'Global ramifications'

Crushing Hamas benefits Australia

Israel's ability to respond effectively to the atrocities committed there on October 7 very much matters to us here at home.

Josh Frydenberg (left) meets with Israeli President Isaac Herzog in Israel last week.
Josh Frydenberg (left) meets with Israeli President Isaac Herzog in Israel last week.

Kibbutz Be’eri in Israel’s south is one big crime scene. A paradise turned into hell.

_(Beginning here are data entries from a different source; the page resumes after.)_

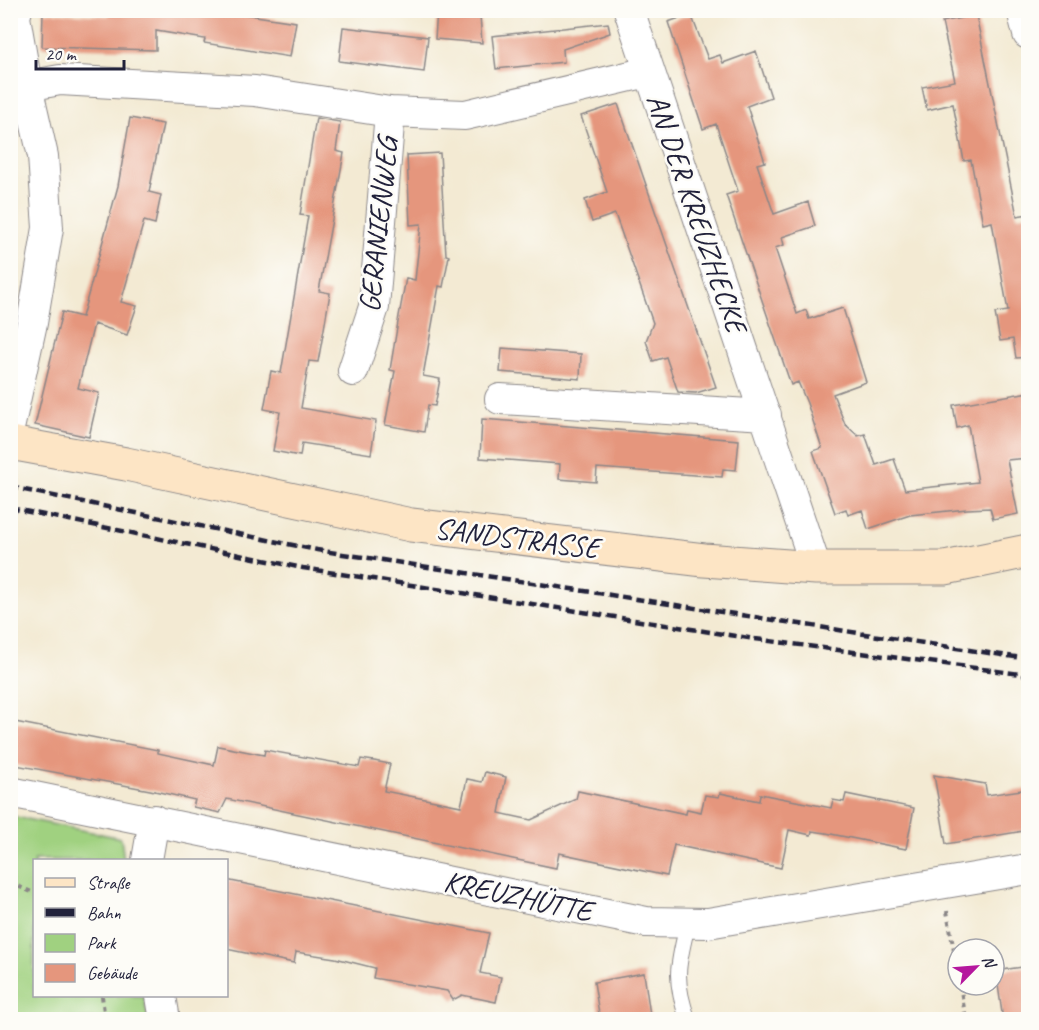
<svg xmlns="http://www.w3.org/2000/svg" width="1039" height="1030" font-family="Caveat,sans-serif">
<style>
.green{fill:#a0d180;stroke:#617a5e;stroke-width:1.5}
.building{fill:#e5967d}
.lines{fill:none;stroke-linecap:round;stroke-linejoin:round}
.lane-casing{stroke:#8a8687;stroke-width:17}
.street-casing{stroke:#8a8687;stroke-width:32}
.secondary-casing{stroke:#8a8687;stroke-width:35}
.path{stroke:#8a8687;stroke-width:4;stroke-dasharray:4.5 4.5;stroke-linecap:butt}
.lane{stroke:#fff;stroke-width:15}
.street{stroke:#fff;stroke-width:30}
.secondary{stroke:#fde5c5;stroke-width:33}
.rail{stroke:#22223b;stroke-width:4.5;stroke-dasharray:9 4.5;stroke-linecap:butt}
.labels{text-anchor:middle;dominant-baseline:central;stroke-width:5;stroke-linejoin:round;paint-order:stroke}
.street-label{font-size:30px;fill:#22223b;stroke:#fdfcf7}
</style>
<rect width="100%" height="100%" fill="#fdfcf7"/>
<filter id="ink" filterUnits="userSpaceOnUse"><feTurbulence type="fractalNoise" baseFrequency=".0167" numOctaves="2"/><feDisplacementMap in="SourceGraphic" scale="12" xChannelSelector="R" yChannelSelector="G"/><feConvolveMatrix kernelMatrix="1 2 1 2 8 2 1 2 1" color-interpolation-filters="sRGB"/></filter>
<filter id="wash" filterUnits="userSpaceOnUse"><feTurbulence type="fractalNoise" baseFrequency=".008" numOctaves="4" result="noise"/><feDisplacementMap in="SourceGraphic" scale="24" xChannelSelector="R" yChannelSelector="G"/><feGaussianBlur stdDeviation="1.35" result="paint"/><feColorMatrix in="noise" values="0 0 0 0 0 0 0 0 0 0 0 0 0 0 0 0 0 1.4 0 .05"/><feComposite in="paint" operator="in"/></filter>
<g filter="url(#wash)">
<rect width="100%" height="100%" fill="#f3ead3"/>
<path class="green" d="M 11,816 L 121,838 L 124,860 L 34,860 L 34,996 L 144,996 L 148,1019 L 11,1019 Z"/>
<g id="blocks">
<path class="building" d="M 109,10 L 216,10 L 296,22 L 290,57 L 204,43 L 205,39 L 156,31 L 156,50 L 42,47 L 43,12 L 109,16 Z
M 437,11 L 480,15 L 482,43 L 435,39 Z
M 691,14 L 708,59 L 720,55 L 723,63 L 756,51 L 771,97 L 747,106 L 765,162 L 757,164 L 774,214 L 808,202 L 815,226 L 782,237 L 784,245 L 775,248 L 797,314 L 806,310 L 809,319 L 843,308 L 866,382 L 833,394 L 845,424 L 858,436 L 865,434 L 876,465 L 894,459 L 905,490 L 978,482 L 968,425 L 957,428 L 953,405 L 1029,392 L 1029,458 L 1007,460 L 1018,514 L 993,519 L 990,508 L 967,509 L 910,515 L 868,529 L 862,510 L 848,515 L 846,509 L 835,513 L 813,451 L 822,448 L 807,403 L 798,382 L 791,385 L 726,195 L 738,191 L 716,124 L 703,129 L 668,22 Z
M 976,15 L 1017,216 L 1029,214 L 1029,357 L 1016,358 L 1013,339 L 1000,341 L 995,313 L 1008,311 L 992,222 L 983,224 L 971,160 L 964,161 L 953,104 L 927,110 L 922,87 L 955,81 L 942,22 Z
M 608,23 L 610,33 L 563,49 L 564,62 L 496,69 L 492,36 Z
M 343,27 L 428,37 L 424,72 L 339,61 Z
M 618,104 L 716,387 L 696,393 L 678,392 L 666,357 L 653,361 L 646,341 L 653,323 L 615,214 L 592,222 L 585,200 L 607,192 L 581,116 Z
M 130,118 L 163,124 L 149,192 L 161,195 L 155,224 L 144,221 L 121,302 L 137,306 L 127,335 L 94,324 L 78,388 L 99,393 L 89,437 L 35,425 L 62,312 L 82,317 L 118,186 Z
M 316,118 L 340,122 L 336,151 L 344,153 L 319,291 L 330,293 L 324,329 L 318,362 L 309,361 L 301,408 L 376,421 L 371,454 L 302,443 L 300,456 L 273,451 L 280,412 L 264,409 L 271,371 L 281,373 L 308,216 L 300,215 Z
M 440,153 L 446,255 L 449,256 L 443,287 L 439,286 L 423,376 L 440,379 L 435,406 L 428,405 L 424,432 L 385,425 L 395,371 L 390,370 L 399,316 L 406,278 L 415,280 L 421,224 L 410,225 L 407,155 Z
M 502,348 L 581,354 L 580,379 L 500,372 Z
M 482,419 L 739,440 L 736,470 L 723,469 L 722,477 L 597,468 L 596,482 L 559,479 L 560,464 L 480,458 Z
M 10,721 L 158,750 L 158,753 L 214,765 L 218,746 L 264,755 L 265,750 L 359,767 L 361,759 L 374,761 L 390,764 L 384,791 L 461,806 L 467,779 L 482,782 L 485,772 L 506,777 L 499,813 L 531,820 L 576,799 L 578,791 L 686,814 L 687,809 L 701,812 L 705,795 L 719,797 L 720,793 L 759,801 L 760,794 L 831,808 L 833,800 L 844,802 L 846,794 L 914,808 L 906,849 L 826,833 L 812,831 L 811,835 L 789,830 L 781,868 L 674,845 L 667,876 L 559,853 L 556,868 L 227,799 L 220,813 L 193,807 L 195,800 L 150,790 L 10,764 Z
M 934,775 L 985,784 L 987,795 L 1029,789 L 1029,830 L 946,844 Z
M 226,880 L 489,933 L 480,973 L 501,977 L 496,1002 L 462,995 L 453,1000 L 447,991 L 373,978 L 375,968 L 335,958 L 296,952 L 294,963 L 226,949 Z
M 1029,966 L 1029,1020 L 1003,1020 L 996,971 Z
M 644,973 L 650,1015 L 600,1020 L 594,982 Z"/>
</g>
</g>
<g filter="url(#ink)">
<use href="#blocks" fill-opacity="0" stroke="#8a8687" stroke-width="1.5"/>
<g class="lines">
<defs>
<path id="lane" d="M 688,1020 C 673,978 678,964 688,923"/>
<path id="street" d="M 629,10 L 816,568
M 1022,10 L 1028,34
M 27,86 L 60,80 L 255,91 L 390,112 L 465,115 L 648,72
M 353,371 L 374,307 L 390,112
M 500,399 L 766,415
M 10,424 L 32,323 L 48,228 L 43,156 L 27,86 L 15,17 L 17,10
M 10,792 L 646,922 L 708,923 L 1028,869
M 147,860 L 154,820
M 161,996 L 165,1020"/>
<path id="secondary" d="M 10,443 L 126,464 L 411,525 L 704,560 L 816,568 L 945,568 L 1028,551"/>
</defs>
<use href="#lane" class="lane-casing"/>
<use href="#street" class="street-casing"/>
<use href="#secondary" class="secondary-casing"/>
<path class="path" d="M 10,883 L 34,893
M 947,911 L 958,974
M 960,985 L 966,1020
M 102,996 L 105,1020"/>
<use href="#lane" class="lane"/>
<use href="#street" class="street"/>
<use href="#secondary" class="secondary"/>
<path class="rail" d="M 10,487 L 317,550 L 1028,659
M 10,508 L 303,568 L 755,639 L 1028,675"/>
</g>
</g>
<g class="labels">
<g class="street-label">
<text transform="translate(697 213) rotate(71)">AN DER KREUZHECKE</text>
<text transform="translate(378 225) rotate(-84)">GERANIENWEG</text>
<text transform="translate(517 538) rotate(7)">SANDSTRASSE</text>
<text transform="translate(518 896) rotate(12)">KREUZHÜTTE</text>
</g>
</g>
<rect width="1039" height="1030" fill="none" stroke="#fdfcf7" stroke-width="36"/>
<rect x="33" y="859" width="195" height="138" fill="#fdfcf7" stroke="#a5a5ac" stroke-width="1.5"/>
<rect x="45" y="878" width="30" height="9" fill="#fde5c5" stroke="#a5a5ac" stroke-width="1.5"/>
<text x="87" y="889" font-size="18" fill="#22223b">Straße</text>
<rect x="45" y="908" width="30" height="9" fill="#22223b" stroke="#a5a5ac" stroke-width="1.5"/>
<text x="87" y="919" font-size="18" fill="#22223b">Bahn</text>
<rect x="45" y="934" width="30" height="18" fill="#a0d180" stroke="#a5a5ac" stroke-width="1.5"/>
<text x="87" y="949" font-size="18" fill="#22223b">Park</text>
<rect x="45" y="964" width="30" height="18" fill="#e5967d" stroke="#a5a5ac" stroke-width="1.5"/>
<text x="87" y="979" font-size="18" fill="#22223b">Gebäude</text>
<g transform="translate(976 967) rotate(65)"><circle r="28" fill="#fdfcf7" stroke="#a5a5ac" stroke-width="1.5"/>
<path d="M0-4.5L10 22L0 15L-10 22Z" fill="#b5179e"/>
<text y="-9" font-size="16" font-weight="bold" text-anchor="middle" fill="#22223b">N</text>
</g>
<path d="M36 60v9h88v-9" fill="none" stroke="#22223b" stroke-width="3"/>
<text x="45" y="60" font-size="18" fill="#22223b" stroke="#fdfcf7" stroke-width="4.5" paint-order="stroke">20 m</text>
</svg>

As drones buzzed overhead and artillery shells thundered in the distance we walked past one burnt home after another. Signs of Hamas’s barbarism were everywhere. In that community alone more than 100 civilians were slaughtered on October 7, including Australian citizen and grandmother Galit Carbone. A number of other kibbutz members are still being held hostage in what we know are the most inhumane conditions imaginable.

Seeing the kibbutz myself and listening to the stories of survivors including many who had dedicated their lives to building ties with their Palestinian neighbours brought home the enormity of what happened that day and the dangers that now confront us all.

It is a visit I would encourage our Prime Minister Anthony Albanese to also make.

This is no photo op. But rather an opportunity like after 9/11 to express solidarity with a fellow democracy in its hour of need and demonstrate the moral courage that this pivotal moment in history requires.

Just think what would happen if it were us in Australia who were subject to a terrorist attack the size of October 7.

We would be responding to nearly 4000 dead and 1000 taken hostage. We would, and the Australian public would expect us to, use all means at our disposal to end the rocket fire, dismantle the terrorist entity on our border and return the hostages to their families. We would want every one of our friends standing by our side just as Israel does today.

We need to understand the events of October 7 have local, regional and global ramifications that extend well beyond the Gaza Strip.

Should Israel not achieve a decisive victory and restore its own security dangerous consequences will follow. As former Labor prime minister Bob Hawke once said, “If the bell tolls for Israel, it won’t just toll for Israel, it will toll for all mankind.”

Should Hamas remain in control of even a part of Gaza the possibility of achieving a two-state solution in the near term will all but disappear.

Hamas’s intentions are clear. Their stated objective is to achieve the destruction of Israel. To state the blindingly obvious this leaves no room for negotiation or compromise.

Hamas may have launched its jihad attack under the false flag of freedom but in reality what they have achieved is the opposite of that. They have damaged the Palestinian cause and their legitimate claim for self determination.

Israel’s war is with Hamas not the Palestinian people who are now suffering greatly as a result of Hamas’s terrorist attack.

At a regional level Hamas’s survival would also embolden its sponsor Iran and send a message to other proxies in the region that terrorism pays.

It would guarantee that the Houthis and Hezbollah would continue with their provocations. Provocations that have already seen more than ten per cent of the world’s sea trade which passes through the Red Sea disrupted and the prospect of an all out war in Lebanon become more likely.

The momentum of the Abraham Accords that have already brought so much hope and promise to the region will be dealt a severe blow.

The alignment between Israel and its Muslim neighbours stems in part from a common interest in countering the nefarious influence of Iran. A weakened Israel will have less chance of encouraging Saudi Arabia to normalise ties and follow the path paved by the United Arab Emirates, Bahrain, Morocco and Sudan.

At a global level anything less than a crushing defeat for Hamas will strengthen the hand of those including Putin’s Russia who are aggressively seeking to undermine the US-led global order. An international order that has delivered stability and prosperity for close to 80 years benefiting many including Australia.

We need America to remain strong so that it can provide the leadership and resources we need in our part of the world.

As the conflict in Gaza continues into its sixth month, the focus will rightly be on ensuring the hostages are returned, humanitarian aid delivered and civilians protected. But in doing so we must not lose sight of the need for Hamas to be comprehensively defeated.

If we don’t support the advancement of this critical strategic objective our national interest will be harmed.

Most Australians would never have heard of Kibbutz Be’eri as it is thousands of kilometres from our shores. But Israel’s ability to respond effectively to the atrocities committed there on October 7 very much matters to us here at home.

Josh Frydenberg was treasurer of Australia and recently visited Israel as part of an AIJAC delegation where he met Israeli and Palestinian representatives.